Once a primary spinal tumor has been staged using Enneking’s principles, and an en bloc resection is recommended, a surgical staging system is useful to plan the complex vertebral osteotomies needed to remove the tumor intact while sparing the neurological structures. Such a system was initially introduced by Weinstein and colleagues in 1987 and underwent subsequent revisions. ^{, ,} It is now known as the Weinstein–Boriani–Biagini (WBB system) ( Fig. 153.1 ).

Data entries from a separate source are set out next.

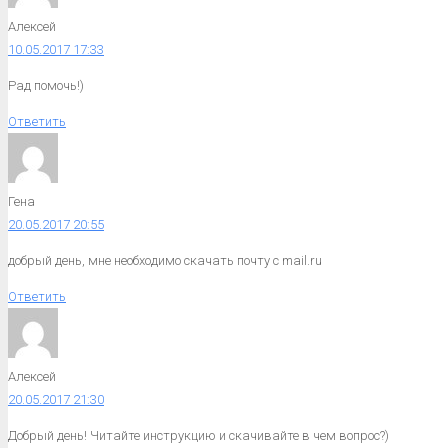
Алексей
10.05.2017 17:33
Рад помочь!)
Ответить
Гена
20.05.2017 20:55
добрый день, мне необходимо скачать почту с mail.ru
Ответить
Алексей
20.05.2017 21:30
Добрый день! Читайте инструкцию и скачивайте в чем вопрос?)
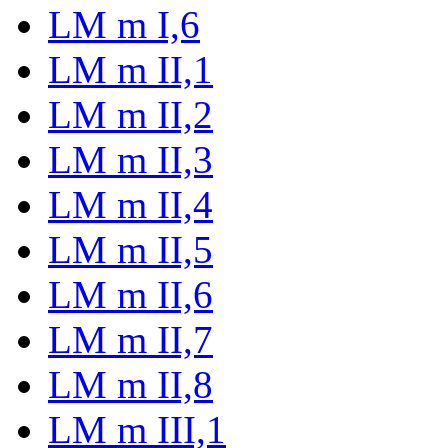
LM m I,6
LM m II,1
LM m II,2
LM m II,3
LM m II,4
LM m II,5
LM m II,6
LM m II,7
LM m II,8
LM m III,1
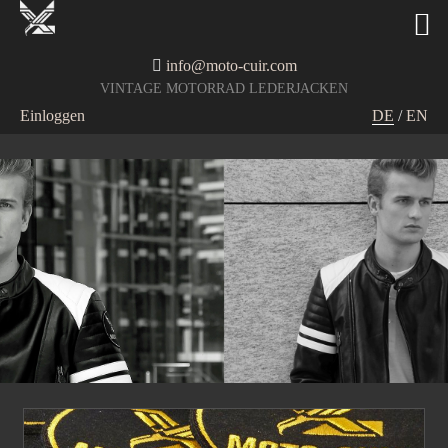
info@moto-cuir.com
VINTAGE MOTORRAD LEDERJACKEN
Einloggen
DE
/
EN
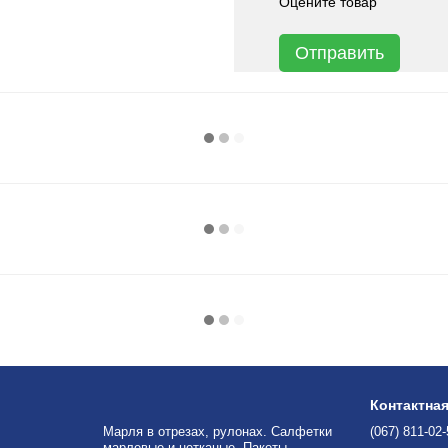
Оцените товар
Отправить
Контактна
Марля в отрезах, рулонах. Салфетки
(067) 811-02
марлевые и нетканые. Пакеты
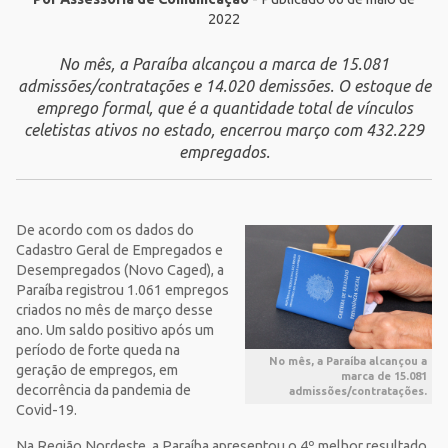
2022
No mês, a Paraíba alcançou a marca de 15.081
admissões/contratações e 14.020 demissões. O estoque de
emprego formal, que é a quantidade total de vínculos
celetistas ativos no estado, encerrou março com 432.229
empregados.
De acordo com os dados do
Cadastro Geral de Empregados e
Desempregados (Novo Caged), a
Paraíba registrou 1.061 empregos
criados no mês de março desse
ano. Um saldo positivo após um
período de forte queda na
No mês, a Paraíba alcançou a
geração de empregos, em
marca de 15.081
decorrência da pandemia de
admissões/contratações.
Covid-19.
Na Região Nordeste, a Paraíba apresentou o 4º melhor resultado,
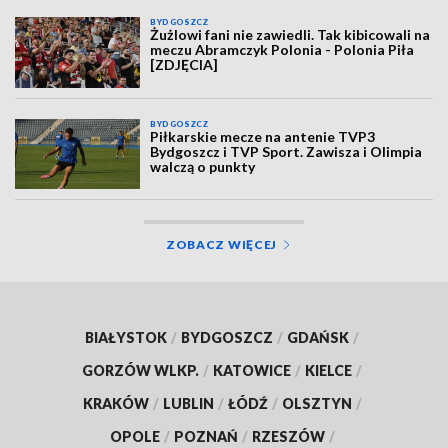
BYDGOSZCZ
Żużlowi fani nie zawiedli. Tak kibicowali na
meczu Abramczyk Polonia - Polonia Piła
[ZDJĘCIA]
BYDGOSZCZ
Piłkarskie mecze na antenie TVP3
Bydgoszcz i TVP Sport. Zawisza i Olimpia
walczą o punkty
ZOBACZ WIĘCEJ
BIAŁYSTOK
/
BYDGOSZCZ
/
GDAŃSK
/
GORZÓW WLKP.
/
KATOWICE
/
KIELCE
/
KRAKÓW
/
LUBLIN
/
ŁÓDŹ
/
OLSZTYN
/
OPOLE
/
POZNAŃ
/
RZESZÓW
/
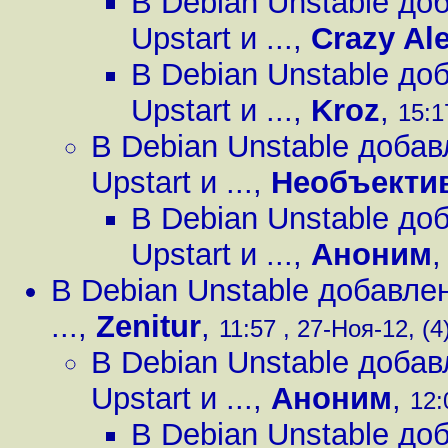
В Debian Unstable д
Upstart и ...
,
Crazy Al
В Debian Unstable д
Upstart и ...
,
Kroz
,
15:1
В Debian Unstable доба
Upstart и ...
,
Необъекти
В Debian Unstable д
Upstart и ...
,
Аноним
В Debian Unstable добавле
...
,
Zenitur
,
11:57 , 27-Ноя-12, (4
В Debian Unstable доба
Upstart и ...
,
Аноним
,
12:
В Debian Unstable д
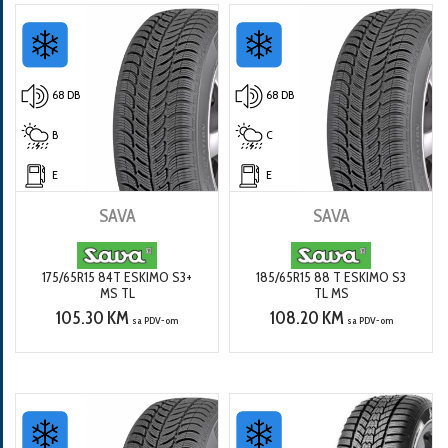
68 DB
68 DB
B
C
E
E
SAVA
SAVA
175/65R15 84T ESKIMO S3+
185/65R15 88 T ESKIMO S3
MS TL
TL MS
105.30 KM
108.20 KM
sa PDV-om
sa PDV-om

The WBB system relates tumor location in the transverse plane of the vertebra into 12 radiating zones centered on the center of the spinal canal. These zones are numbered 1 through 12, with zone 12 located at the spinous process. This system also divides the vertebra into five circumferential compartments, named A to E, from the paravertebral compartment to the dura, respectively. By superimposing the tumor on the WBB vertebra, the location of the tumor can be described, and osteotomies planned. For example, tumors located in zones 4 to 8 or 5 to 9 are suitable for en bloc resection. These locations allow the surgeon to remove the noninvolved lamina and pedicle via a posterior approach, thus freeing the neural structures from the diseased vertebra. En bloc resection of the involved vertebra can then be performed by a second anterior approach or, if in the thoracic spine where nerve roots may be sacrificed, from the same posterior approach used to remove the lamina. Tumors that are located in zones 2 to 5 or 8 to 11 require the spine to be divided in the sagittal plane. These are typically approached with a combined anterior-posterior approach, typically in a staged fashion ( Fig. 153.2 ).